To succeed, however, the union will now need to up the ante even further.
The demand to open up the books of the council is 100% correct. The money being spent on scab labour and on the council directors’ six-figure salaries must be brought to light.
These strike-breaking scoundrels have already spent £2.9 million on undermining the workers, in a dispute that could have been resolved for £300,000.
Similarly, Unite is correct to utilise its political weight to take action against those councillors who are not supporting striking workers.
Above all, it is necessary for the strike to spread to other workers. Already, for example, the bin carriers are restless, as they are being forced to work with poorly-trained scab drivers, while doing unsafe collections on long routes.
And beyond waste management, there are hundreds of other workers employed by the council whom the strikers and the union could reach out to, leaflet, and organise, with the aim of bringing the council’s activity to a standstill.
Militant action
As the council uses every dirty trick in the book to attack the strikers, the workers will be forced to use whatever means necessary to win their fight for decent pay.
Local activists have already taken the initiative in this respect. On the morning of 30 March, supporters of the strike blockaded a depot belonging to Tom White Ltd, the Coventry city council-owned waste disposal company that is being used in an attempt to break the strike.
#Covbinstrike supporters blockade Tom White, the Coventry City Council owned company that the council are using to try to break the strike (spending £2.8 million, when it would only cost £300,000 to resolve the dispute) – not a single refuse lorry has left the depot this morning pic.twitter.com/NvZ5Gqtt30
— Reel News (@ReelNewsLondon) March 30, 2022
Union members should take inspiration from such militant action. Every option should now be put on the table – including solidarity strikes and other steps that would smash through draconian anti-trade union laws.
However this struggle develops, it is vital that the entire labour movement stands in full support behind the striking lorry drivers until the very end.
Fight for socialism
The question remains: what is the solution for council workers up-and-down the country?
Unite is correctly calling for a ‘needs-based, no-cuts budget’. But the money for such a budget must come from somewhere.
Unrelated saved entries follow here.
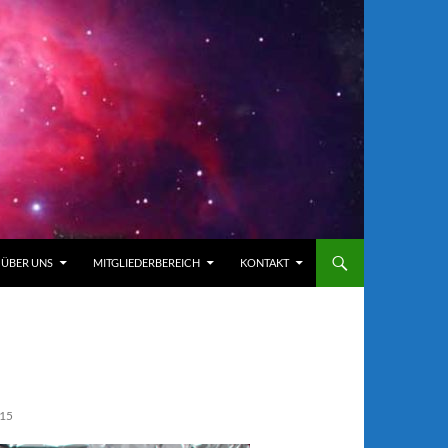
ÜBER UNS
MITGLIEDERBEREICH
KONTAKT
15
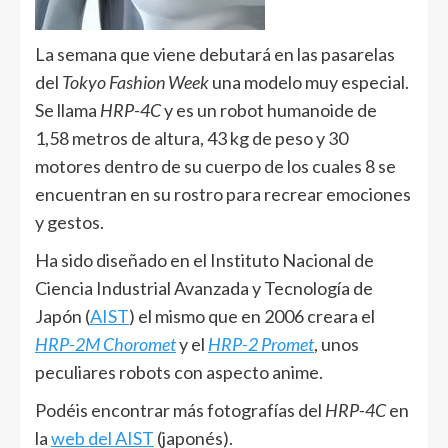
La semana que viene debutará en las pasarelas
del
Tokyo Fashion Week
una modelo muy especial.
Se llama
HRP-4C
y es un robot humanoide de
1,58 metros de altura, 43 kg de peso y 30
motores dentro de su cuerpo de los cuales 8 se
encuentran en su rostro para recrear emociones
y gestos.
Ha sido diseñado en el Instituto Nacional de
Ciencia Industrial Avanzada y Tecnología de
Japón (
AIST
) el mismo que en 2006 creara el
HRP-2M Choromet
y el
HRP-2 Promet
, unos
peculiares robots con aspecto anime.
Podéis encontrar más fotografías del
HRP-4C
en
la
web del AIST
(japonés).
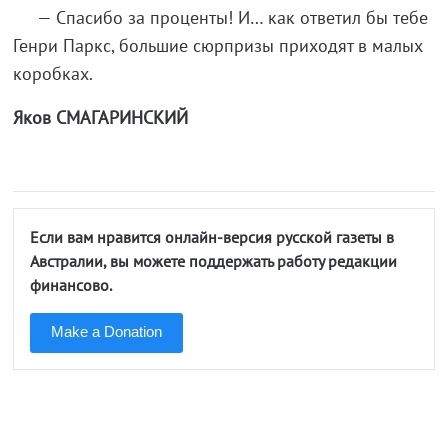
— Спасибо за проценты! И… как ответил бы тебе
Генри Паркс, большие сюрпризы приходят в малых
коробках.
Яков СМАГАРИНСКИЙ
Если вам нравится онлайн-версия русской газеты в
Австралии, вы можете поддержать работу редакции
финансово.
Make a Donation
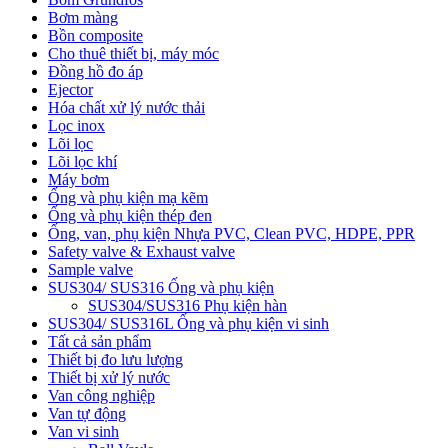
Bơm màng
Bồn composite
Cho thuê thiết bị, máy móc
Đồng hồ đo áp
Ejector
Hóa chất xử lý nước thải
Lọc inox
Lõi lọc
Lõi lọc khí
Máy bơm
Ống và phụ kiện mạ kẽm
Ống và phụ kiện thép đen
Ống, van, phụ kiện Nhựa PVC, Clean PVC, HDPE, PPR
Safety valve & Exhaust valve
Sample valve
SUS304/ SUS316 Ống và phụ kiện
SUS304/SUS316 Phụ kiện hàn
SUS304/ SUS316L Ống và phụ kiện vi sinh
Tất cả sản phẩm
Thiết bị đo lưu lượng
Thiết bị xử lý nước
Van công nghiệp
Van tự động
Van vi sinh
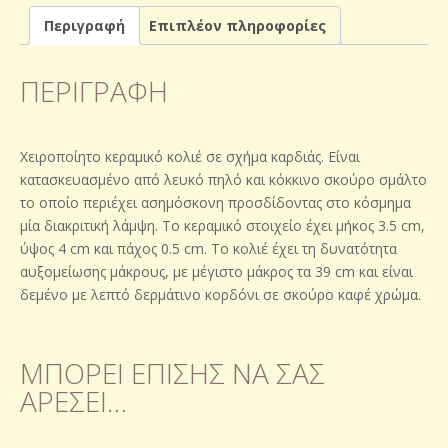
Περιγραφή
Επιπλέον πληροφορίες
ΠΕΡΙΓΡΑΦΉ
Χειροποίητο κεραμικό κολιέ σε σχήμα καρδιάς. Είναι
κατασκευασμένο από λευκό πηλό και κόκκινο σκούρο σμάλτο
το οποίο περιέχει ασημόσκονη προσδίδοντας στο κόσμημα
μία διακριτική λάμψη. Το κεραμικό στοιχείο έχει μήκος 3.5 cm,
ύψος 4 cm και πάχος 0.5 cm. Το κολιέ έχει τη δυνατότητα
αυξομείωσης μάκρους, με μέγιστο μάκρος τα 39 cm και είναι
δεμένο με λεπτό δερμάτινο κορδόνι σε σκούρο καφέ χρώμα.
ΜΠΟΡΕΊ ΕΠΊΣΗΣ ΝΑ ΣΑΣ
ΑΡΈΣΕΙ…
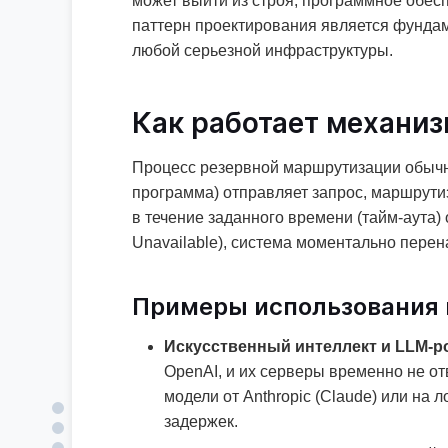
может выйти из строя, программное обесп
паттерн проектирования является фундамен
любой серьезной инфраструктуры.
Как работает механиз
Процесс резервной маршрутизации обычно 
программа) отправляет запрос, маршрутиз
в течение заданного времени (тайм-аута) о
Unavailable), система моментально перена
Примеры использования 
Искусственный интеллект и LLM-р
OpenAI, и их серверы временно не от
модели от Anthropic (Claude) или на
задержек.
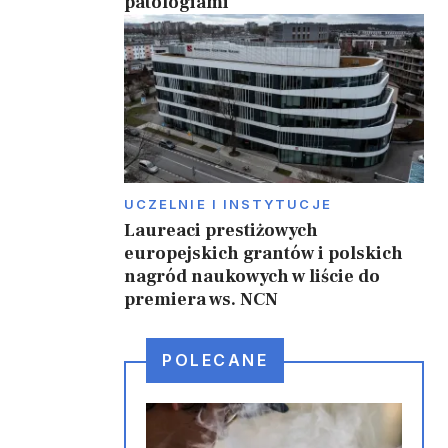
patologiami
UCZELNIE I INSTYTUCJE
Laureaci prestiżowych
europejskich grantów i polskich
nagród naukowych w liście do
premiera ws. NCN
POLECANE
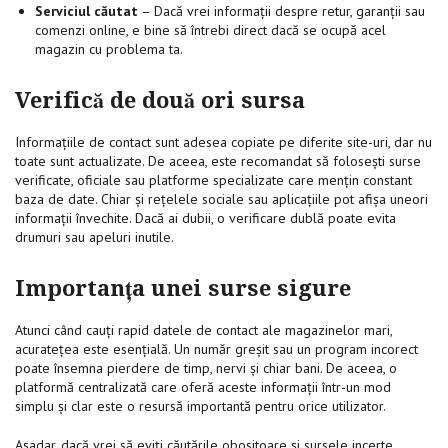
Serviciul căutat
– Dacă vrei informații despre retur, garanții sau
comenzi online, e bine să întrebi direct dacă se ocupă acel
magazin cu problema ta.
Verifică de două ori sursa
Informațiile de contact sunt adesea copiate pe diferite site-uri, dar nu
toate sunt actualizate. De aceea, este recomandat să folosești surse
verificate, oficiale sau platforme specializate care mențin constant
baza de date. Chiar și rețelele sociale sau aplicațiile pot afișa uneori
informații învechite. Dacă ai dubii, o verificare dublă poate evita
drumuri sau apeluri inutile.
Importanța unei surse sigure
Atunci când cauți rapid datele de contact ale magazinelor mari,
acuratețea este esențială. Un număr greșit sau un program incorect
poate însemna pierdere de timp, nervi și chiar bani. De aceea, o
platformă centralizată care oferă aceste informații într-un mod
simplu și clar este o resursă importantă pentru orice utilizator.
Așadar, dacă vrei să eviți căutările obositoare și sursele incerte,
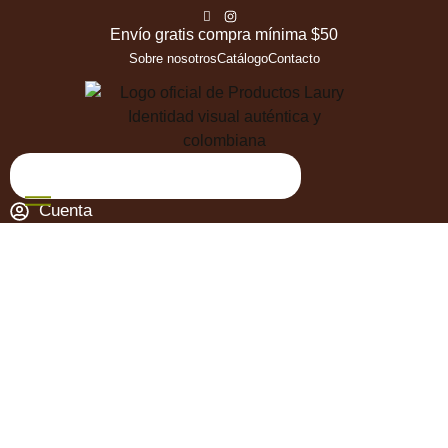
Envío gratis compra mínima $50
Sobre nosotros
Catálogo
Contacto
Cuenta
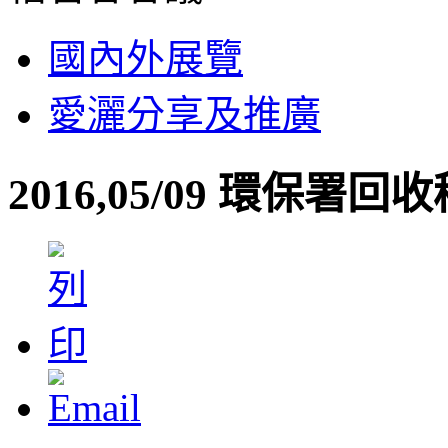
國內外展覽
愛灑分享及推廣
2016,05/09 環保署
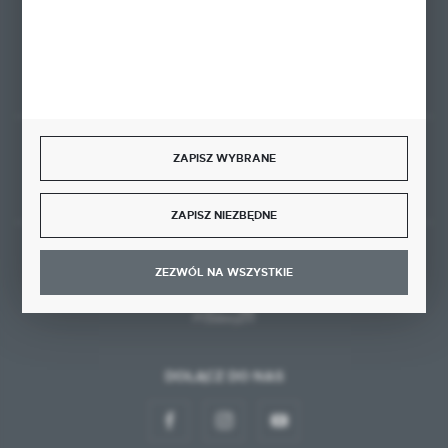
FORMULARZ KONTAKTOWY
ZAPISZ WYBRANE
Rozpocznij zwrot produktu:
ODSTĄP OD UMOWY TUTAJ
ZAPISZ NIEZBĘDNE
BEZPIECZNE PŁATNOŚCI
ZEZWÓL NA WSZYSTKIE
DOŁĄCZ DO NAS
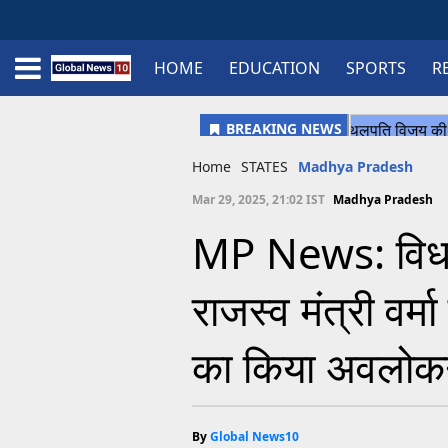
HOME
EDUCATION
SPORTS
R
Home
Schedule
STATES
Sports
Gallery
Soccer
Upcoming Events
BPL
Fixtures
Pink Test
Look Around
Contact Us
About Us
Madhya Pradesh
Football
Cricket
Uttar Pradesh
Cricket
Football
Home
STATES
Madhya Pradesh
Chhattisgarh
Mar 29, 2025, 21:02 IST
Madhya Pradesh
Bihar
MP News: विधान
Uttrakhand
राजस्व मंत्री वर्मा 
का किया अवलो
By
Global News10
The real question, then, is: who pays?
The austerity and attacks raining down on local government are the result of the deep crisis of capitalism, with the Tories demanding that working-class communities pay the bill for the 2008 crash, and now for the pandemic.
From the beginning, however, Labour councils have fundamentally accepted the need for cuts, adopting a ‘dented shield’ approach, instead of organising a mass campaign to fight austerity.
In the absence of such a campaign, the only alternative for councils was to cut jobs and services, and to attack the wages and conditions of their own workers.
Yet the money is out there to pay all workers a living wage; and to provide fully-funded schools, youth centres, and good quality social housing for all. But this wealth sits in the hands of the billionaires and bosses, who hoard it for their own gain.
The labour movement must therefore fight for a bold socialist programme, demanding the expropriation of the big banks and major monopolies, so as to put this accumulated wealth in the hands of the working-class.
As a first step, the trade unions should organise coordinated mass action across the country, including a public sector wide strike, with the aim of kicking out the Tories – and kicking out capitalism.
It is the bankers and the super-rich, not the working class, who must be made to pay for this crisis.